Permintaan Tugas 1: Salin tanpa perubahan bagian teks tentang tarif tiket pesawat yang diawali dengan kata-kata yang memuat "Pada akhirnya permasalah" dan diakhiri dengan "dan jam tertentu.".
Permintaan Tugas 2: Dalam teks tentang tarif tiket pesawat, berapa besar tarif batas bawah terhadap tarif batas atas yang ditetapkan dalam PM 20/2019?
Permintaan Tugas 3: Teruskan teks tentang tarif tiket pesawat mulai dari kalimat terakhirnya.

Teks yang Disediakan:
***
Pemerintah, dalam hal ini, Kementerian Perhubungan (Kemenhub) mulai mengumpulkan seluruh operator penerbangan, mulai dari maskapai, operator bandara hingga operator navigasi penerbangan untuk mencari solusi bersama, di antaranya mengeluarkan insentif untuk mengurangi beban biaya operasional.

Salah solusi yang dikeluarkan Kemenhub adalah menerbitkan Peraturan Menteri (PM) Nomor 20 Tahun 2019 tentang Tata Cara dan Formulasi Perhitungan Tarif Batas Atas Penumpang Pelayanan Kelas Ekonomi Angkutan Udara Niaga Berjadwal Dalam Negeri.

Selain itu, Kemenhub juga merilis turunan aturannya dalam bentuk Keputusan Menteri Perhubungan Nomor KM 72 Tahun 2019 Tentang Tarif Batas Atas Penumpang Pelayanan Kelas Ekonomi Angkutan Udara Niaga Berjadwal Dalam Negeri.

Dalam PM 20/2019 ditetapkan tarif batas bawah dinaikkan menjadi 35 persen dari tarif batas atas yang sebelumnya 30 persen dari tarif batas atas pada PM 14 Tahun 2016. Namun, upaya tersebut belum kunjung mampu menurunkan tiket pesawat yang masih betah "melangit".

Pada akhirnya permasalah tiket pesawat ini harus dibawa ke Kementerian Koordinator Bidang Perekonomian dan dilakukan sejumlah rapat koordinasi.

Salah satu hasilnya adalah pemerintah dan maskapai sepakat menentukan besaran penurunan harga tiket pesawat berbiaya murah atau Low Cost Carrier (LCC) sebesar 50 persen dari tarif batas atas pada hari dan jam tertentu.
***
(Koordinat sendi bernama)

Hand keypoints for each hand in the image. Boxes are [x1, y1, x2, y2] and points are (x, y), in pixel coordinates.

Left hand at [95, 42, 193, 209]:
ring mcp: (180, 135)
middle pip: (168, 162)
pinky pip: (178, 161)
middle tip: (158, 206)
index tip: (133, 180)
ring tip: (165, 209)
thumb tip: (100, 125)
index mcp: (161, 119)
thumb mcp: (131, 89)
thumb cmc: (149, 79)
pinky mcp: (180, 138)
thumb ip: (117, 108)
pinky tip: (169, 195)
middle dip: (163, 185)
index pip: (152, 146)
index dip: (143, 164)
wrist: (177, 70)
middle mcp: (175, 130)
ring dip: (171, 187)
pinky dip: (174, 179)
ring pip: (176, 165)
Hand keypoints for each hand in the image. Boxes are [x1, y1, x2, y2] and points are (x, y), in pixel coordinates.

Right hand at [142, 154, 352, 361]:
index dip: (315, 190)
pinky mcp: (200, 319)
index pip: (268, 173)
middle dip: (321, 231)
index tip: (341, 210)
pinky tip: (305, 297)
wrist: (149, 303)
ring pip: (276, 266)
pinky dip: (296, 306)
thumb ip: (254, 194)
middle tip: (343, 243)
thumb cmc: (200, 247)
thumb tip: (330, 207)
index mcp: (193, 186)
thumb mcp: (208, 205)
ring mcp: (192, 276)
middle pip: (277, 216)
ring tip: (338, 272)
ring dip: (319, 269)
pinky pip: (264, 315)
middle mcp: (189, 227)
***
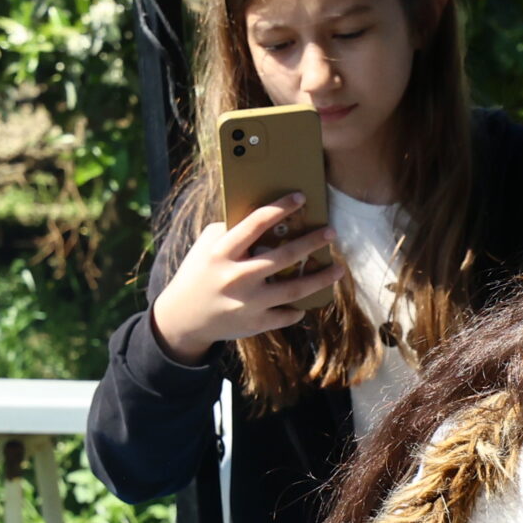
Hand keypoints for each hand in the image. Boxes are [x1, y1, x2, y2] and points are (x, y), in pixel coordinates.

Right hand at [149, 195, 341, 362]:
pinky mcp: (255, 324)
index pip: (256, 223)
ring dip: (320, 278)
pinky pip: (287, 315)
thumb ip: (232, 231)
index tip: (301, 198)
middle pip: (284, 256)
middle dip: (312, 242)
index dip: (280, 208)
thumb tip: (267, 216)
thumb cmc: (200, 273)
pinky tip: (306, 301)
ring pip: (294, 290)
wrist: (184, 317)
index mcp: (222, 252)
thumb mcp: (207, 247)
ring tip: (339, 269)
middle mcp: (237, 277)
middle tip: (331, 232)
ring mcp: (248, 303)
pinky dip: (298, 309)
***
Keluaran yang Diharapkan 1:
Pada akhirnya permasalah tiket pesawat ini harus dibawa ke Kementerian Koordinator Bidang Perekonomian dan dilakukan sejumlah rapat koordinasi.

Salah satu hasilnya adalah pemerintah dan maskapai sepakat menentukan besaran penurunan harga tiket pesawat berbiaya murah atau Low Cost Carrier (LCC) sebesar 50 persen dari tarif batas atas pada hari dan jam tertentu.

Keluaran yang Diharapkan 2: 35 persen dari tarif batas atas.

Keluaran yang Diharapkan 3:
“Penerbangan murah disediakan oleh pemerintah untuk jadwal keberangkatan pada hari Selasa, Kamis, dan Sabtu mulai pukul 10.00 sampai 14.00 untuk penerbangan LCC domestik tipe pesawat jet, dengan memberikan penurunan tarif 50 persen dari TBA LCC, untuk alokasi kursi 30 persen dari total kapasitas pesawat,” ujar Sekretaris Kementerian Koordinator Bidang Perekonomian Susiwijono.

Kebijakan yang ditetapkan pemerintah guna menyediakan penerbangan murah domestik jadwal tertentu, di antaranya untuk Citilink sejumlah 62 per hari per hari (Selasa, Kamis, dan Sabtu) dengan total saat ini 3.348 kursi.

Adapun untuk Lion Air Group sejumlah 146 penerbangan per hari (Selasa, Kamis, dan Sabtu) dengan total saat ini 8.278 kursi.

Kebijakan tersebut mulai efektif pada Kamis (11/7) besok di mana penerbangan yang ditetapkan sebagai penerbangan murah ini akan mengikuti mekanisme izin rute dari Dirjen Perhubungan Udara Kemenhub. Berikut juga pengawasan atas kebijakan ini akan dilaksanakan oleh Dirjen Perhubungan Udara Kemenhub.

Untuk mengawal pelaksanaan kebijakan ini akan dilakukan rapat pengawasan dan monitoring secara periodik.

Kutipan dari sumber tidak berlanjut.